Achill’s New Beach – Dooagh Beach Born Again

Achill Island has a new beach for 2017! For the first time since 1984, an extensive sandy beach has returned to Dooagh Bay. Just in time for the start of the summer season, the ocean has deposited thousands of tons of sand onto the formerly rocky ‘beach’. Now that the high Spring Tides have passed, it is expected that the new sandy beach will remain in place for summer 2017. The amazing reappearing beach has been reported worldwide, including the BBC, ITV and CNN. Scroll down for links to full stories, images and video.

Why beaches lose their sand – and then suddenly reappear – academic explanation for the magical reappearing beach in Dooagh.

Below: BBC News interviews Emmet Callaghan of Achill Tourism:

About Dooagh

In 1987 the oarsman Don Allum completed the first westward crossing of the Atlantic Ocean, departing St. Johns, Newfoundland and landing in Dooagh Bay 77 days later.

English novelist Graham Greene shared a cottage hideaway in Dooagh with his mistress, the American Catherine Walston, in the 1940s. Greene wrote parts of the novels The Heart of the Matter and The Fallen Idol while in Dooagh.

The headland on the east side of Dooagh Bay, Gob Ellainne, is where the painter Paul Henry stood in 1910 and tore up his return train ticket to London, vowing to stay in Achill: “As I wandered round … and looked down on Dooagh and to the noble cliffs of Achill Head, I felt that here I must stay somehow or another. I would not go any further”.

Achill Island continues to inspire artists and writers. Painter Camille Souter lives and works in Dooagh, and the island has many Galleries and Craft Shops showcasing the work of artists, sculptors and photographers.

Dolphins and basking sharks are regular visitors to Dooagh Bay (see Dolphin & Shark Watching).
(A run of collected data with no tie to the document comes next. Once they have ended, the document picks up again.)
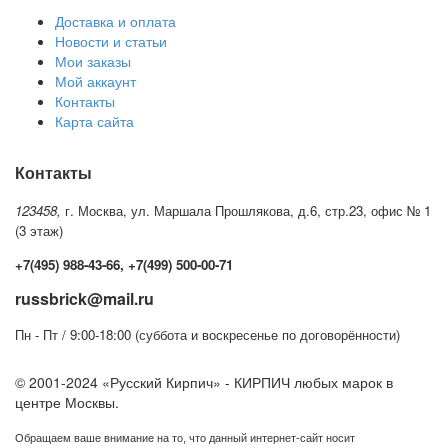
Доставка и оплата
Новости и статьи
Мои заказы
Мой аккаунт
Контакты
Карта сайта
Контакты
123458,
г. Москва, ул. Маршала Прошлякова, д.6, стр.23, офис № 1
(3 этаж)
+7(495) 988-43-66, +7(499) 500-00-71
russbrick@mail.ru
Пн - Пт / 9:00-18:00 (суббота и воскресенье по договорённости)
© 2001-2024 «Русский Кирпич» - КИРПИЧ любых марок в
центре Москвы.
Обращаем ваше внимание на то, что данный интернет-сайт носит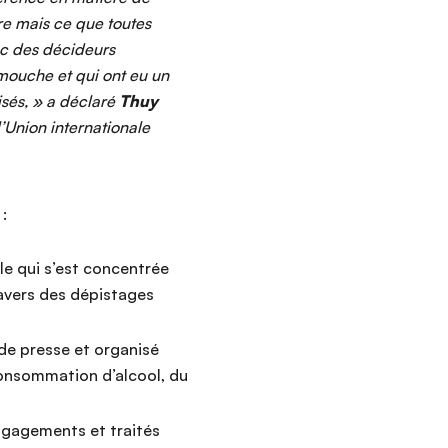
re mais ce que toutes
ec des décideurs
 mouche et qui ont eu un
sés, » a déclaré
Thuy
’Union internationale
:
e qui s’est concentrée
ravers des dépistages
 de presse et organisé
consommation d’alcool, du
ngagements et traités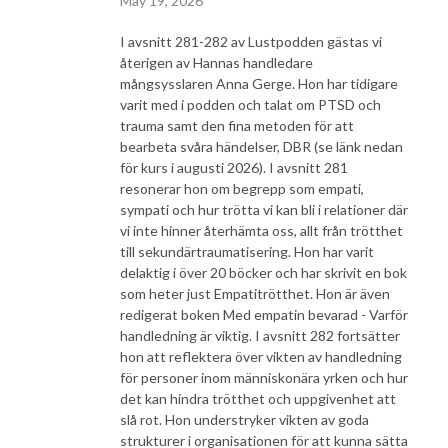
May 19, 2026
I avsnitt 281-282 av Lustpodden gästas vi
återigen av Hannas handledare
mångsysslaren Anna Gerge. Hon har tidigare
varit med i podden och talat om PTSD och
trauma samt den fina metoden för att
bearbeta svåra händelser, DBR (se länk nedan
för kurs i augusti 2026). I avsnitt 281
resonerar hon om begrepp som empati,
sympati och hur trötta vi kan bli i relationer där
vi inte hinner återhämta oss, allt från trötthet
till sekundärtraumatisering. Hon har varit
delaktig i över 20 böcker och har skrivit en bok
som heter just Empatitrötthet. Hon är även
redigerat boken Med empatin bevarad - Varför
handledning är viktig. I avsnitt 282 fortsätter
hon att reflektera över vikten av handledning
för personer inom människonära yrken och hur
det kan hindra trötthet och uppgivenhet att
slå rot. Hon understryker vikten av goda
strukturer i organisationen för att kunna sätta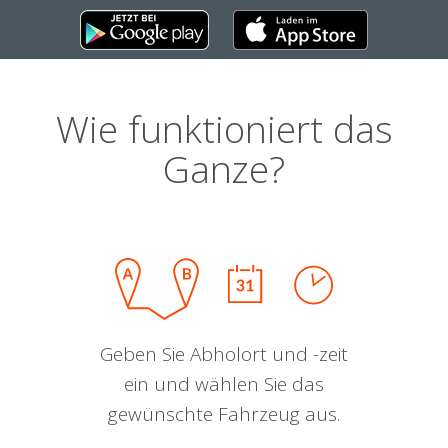
Wie funktioniert das
Ganze?
Geben Sie Abholort und -zeit
ein und wählen Sie das
gewünschte Fahrzeug aus.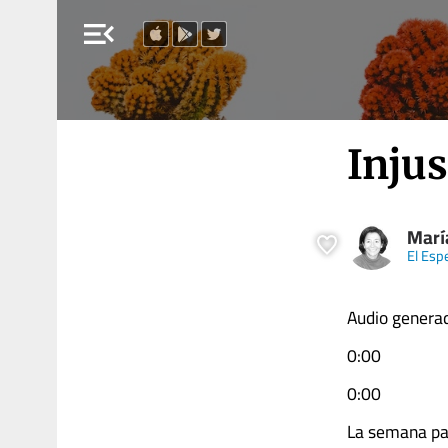
menu_open
Injus
Marí
El Esp
Audio generad
0:00
0:00
La semana pasa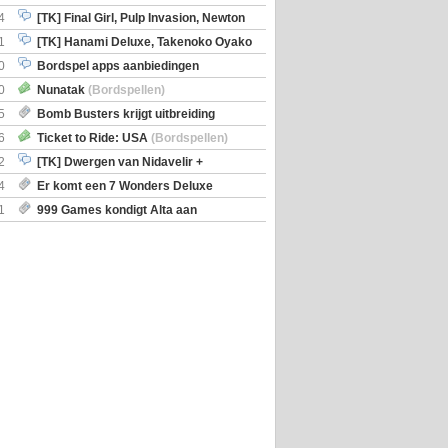
en)
4
[TK] Final Girl, Pulp Invasion, Newton
iscoveries
1
[TK] Hanami Deluxe, Takenoko Oyako
0
Bordspel apps aanbiedingen
0
Nunatak
(Bordspellen)
5
Bomb Busters krijgt uitbreiding
ro Kit
6
Ticket to Ride: USA
(Bordspellen)
2
[TK] Dwergen van Nidavelir +
Holmes Consulting Detective
4
Er komt een 7 Wonders Deluxe
ox
1
999 Games kondigt Alta aan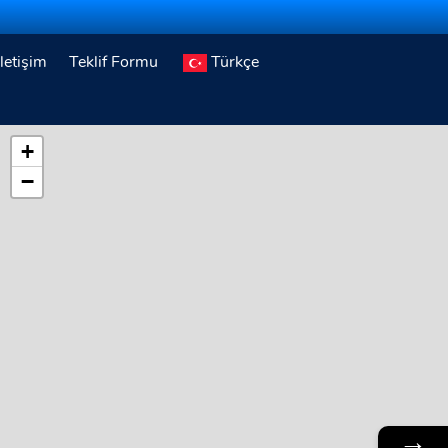
İletişim
Teklif Formu
Türkçe
+
−
→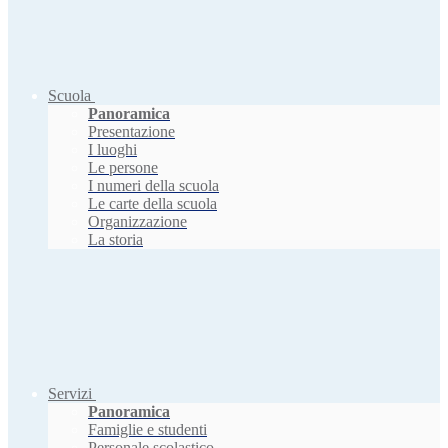
Scuola
Panoramica
Presentazione
I luoghi
Le persone
I numeri della scuola
Le carte della scuola
Organizzazione
La storia
Servizi
Panoramica
Famiglie e studenti
Personale scolastico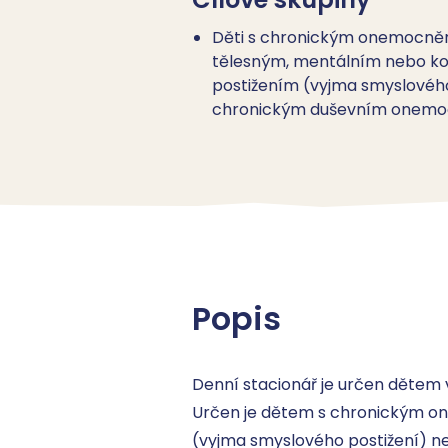
Děti s chronickým onemocněn
tělesným, mentálním nebo 
postižením (vyjma smyslového
chronickým duševním onem
Popis
Denní stacionář je určen dětem v
Určen je dětem s chronickým o
(vyjma smyslového postižení) 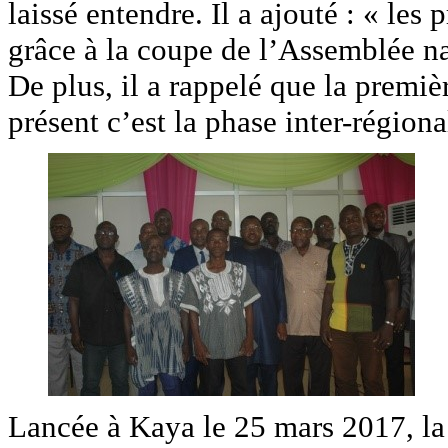
laissé entendre. Il a ajouté : « les
grâce à la coupe de l’Assemblée nat
De plus, il a rappelé que la premiè
présent c’est la phase inter-régiona
Lancée à Kaya le 25 mars 2017, la 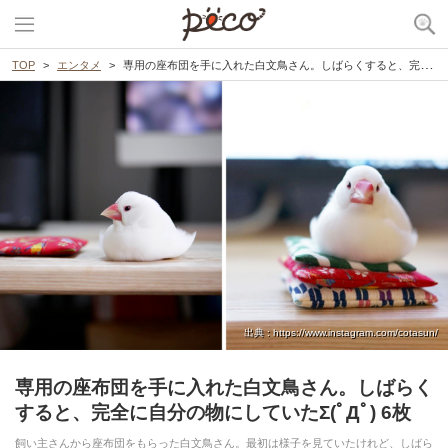
TOP
エンタメ
専用の座布団を手に入れた白文鳥さん。しばらくすると、完全に自分の物にしていたΣ(ﾟДﾟ) 6枚
出典 : https://www.instagram.com/cotasun/
専用の座布団を手に入れた白文鳥さん。しばらく
すると、完全に自分の物にしていたΣ(ﾟДﾟ) 6枚
飼い主さんから座布団をもらった白文鳥さん。最初は様子を見ていたけれど、しばら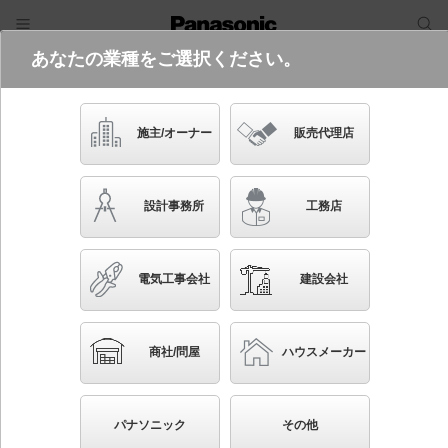
あなたの業種をご選択ください。
電気・建築設備（ビジネス）
フリーワード
品番・キーワード
検索
施主/オーナー
販売代理店
XSZD3060V CB1
設計事務所
工務店
電気工事会社
建設会社
ブックマーク
NEW
かんたん照度計算
商社/問屋
ハウスメーカー
天井埋込型 LED（温白色） ダウンライト 浅型9H・
高気密SB形・ビーム角48度・集光タイプ LEDコンパク
パナソニック
その他
トランプ交換型・調光タイプ（ライコン別売）／埋込穴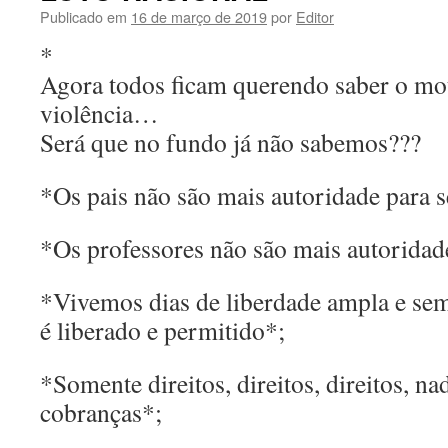
Publicado em
16 de março de 2019
por
Editor
*
Agora todos ficam querendo saber o mot
violência…
Será que no fundo já não sabemos???
*Os pais não são mais autoridade para s
*Os professores não são mais autoridad
*Vivemos dias de liberdade ampla e sem
é liberado e permitido*;
*Somente direitos, direitos, direitos, na
cobranças*;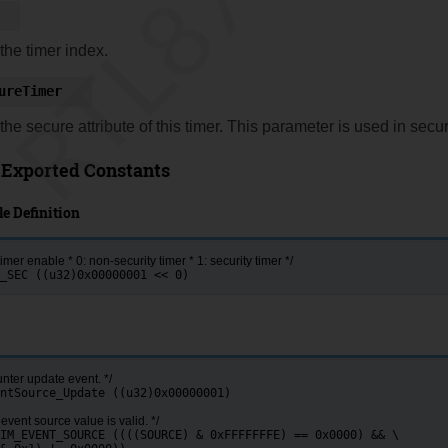
the timer index.
ureTimer
the secure attribute of this timer. This parameter is used in secu
Exported Constants
e Definition
mer enable * 0: non-security timer * 1: security timer */
_SEC ((u32)0x00000001 << 0)
unter update event. */
ntSource_Update ((u32)0x00000001)
 event source value is valid. */
IM_EVENT_SOURCE ((((SOURCE) & 0xFFFFFFFE) == 0x0000) && \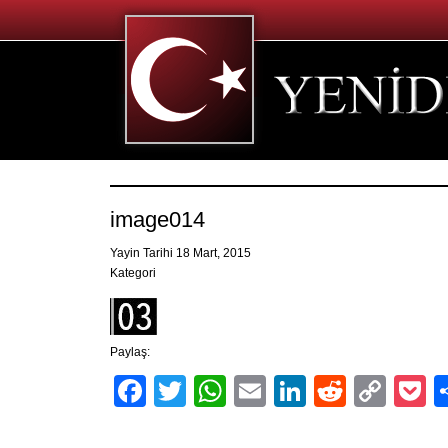
image014
Yayin Tarihi 18 Mart, 2015
Kategori
Paylaş:
Facebook
Twitter
WhatsApp
Email
LinkedIn
Reddit
Cop
P
Link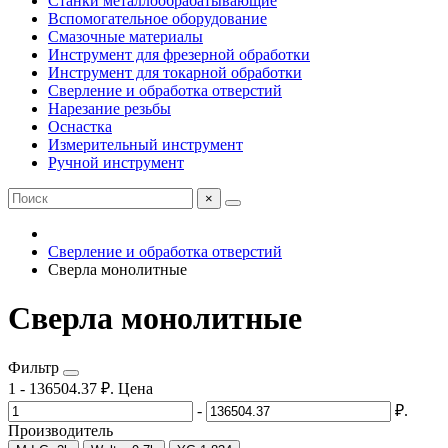
Станки металлообрабатывающие
Вспомогательное оборудование
Смазочные материалы
Инструмент для фрезерной обработки
Инструмент для токарной обработки
Сверление и обработка отверстий
Нарезание резьбы
Оснастка
Измерительный инструмент
Ручной инструмент
×
Сверление и обработка отверстий
Сверла монолитные
Сверла монолитные
Фильтр
1
-
136504.37
₽.
Цена
-
₽.
Производитель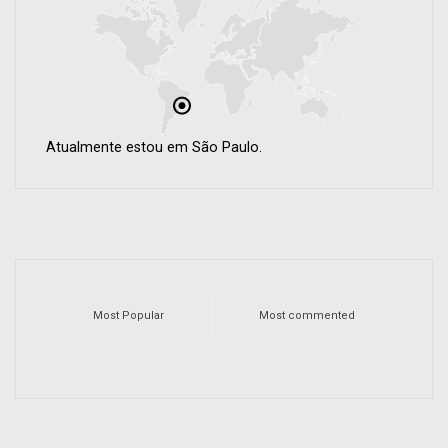
Atualmente estou em São Paulo.
Most Popular
Most commented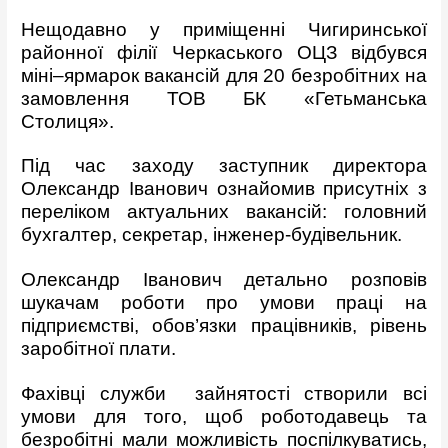
Нещодавно у приміщенні Чигиринської
районної філії Черкаського ОЦЗ відбувся
міні–ярмарок вакансій для 20 безробітних на
замовлення ТОВ БК «Гетьманська
Столиця».
Під час заходу заступник директора
Олександр Іванович ознайомив присутніх з
переліком актуальних вакансій: головний
бухгалтер, секретар, інженер-будівельник.
Олександр Іванович детально розповів
шукачам роботи про умови праці на
підприємстві, обов’язки працівників, рівень
заробітної плати.
Фахівці служби зайнятості створили всі
умови для того, щоб роботодавець та
безробітні мали можливість поспілкуватись,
Scoil Acla, one of Ireland’s oldest summer schools, was founded in Dooagh in 1910. Scoil Acla continues to provide tuition and performances in traditional Irish music, culture and arts. The summer 2017 programme runs from 22nd – 29th July.

In 2014 heavy storms exposed a shingle bank at Dooagh Beach which was investigated by archaeologists from the nearby Achill Archaeological Field School and found to contain a pony graveyard dating to the mid-19th century. See Dooagh Pony Graveyard (2014). The Achill Field School is Ireland’s longest-running archaeology field school and offers tours and introductory courses as well as accredited courses for undergraduate students.

In former times, the same spring storms that revealed the beach in 2017 and shingle bank in 2014, would regularly rip seaweed and wrack from the seabed and deposit it onto the beach. On such occasions, a bugle would be sounded to notify villagers and the wrack would be divided to be used as fertilizer in the surrounding fields. Today, seaweed from Achill’s Atlantic waters is used at Achill Seaweed Baths and also as an ingredient in the new Achill beer from Achill Island Brewery. The bugle is now used to signal the start of currach races at the annual Dooagh Day festival.

Achill Island already boasts five Blue Flag beaches plus one more at nearby Mulranny but it is hoped that the pristine sand at Dooagh may become the island’s sixth Blue Flag beach.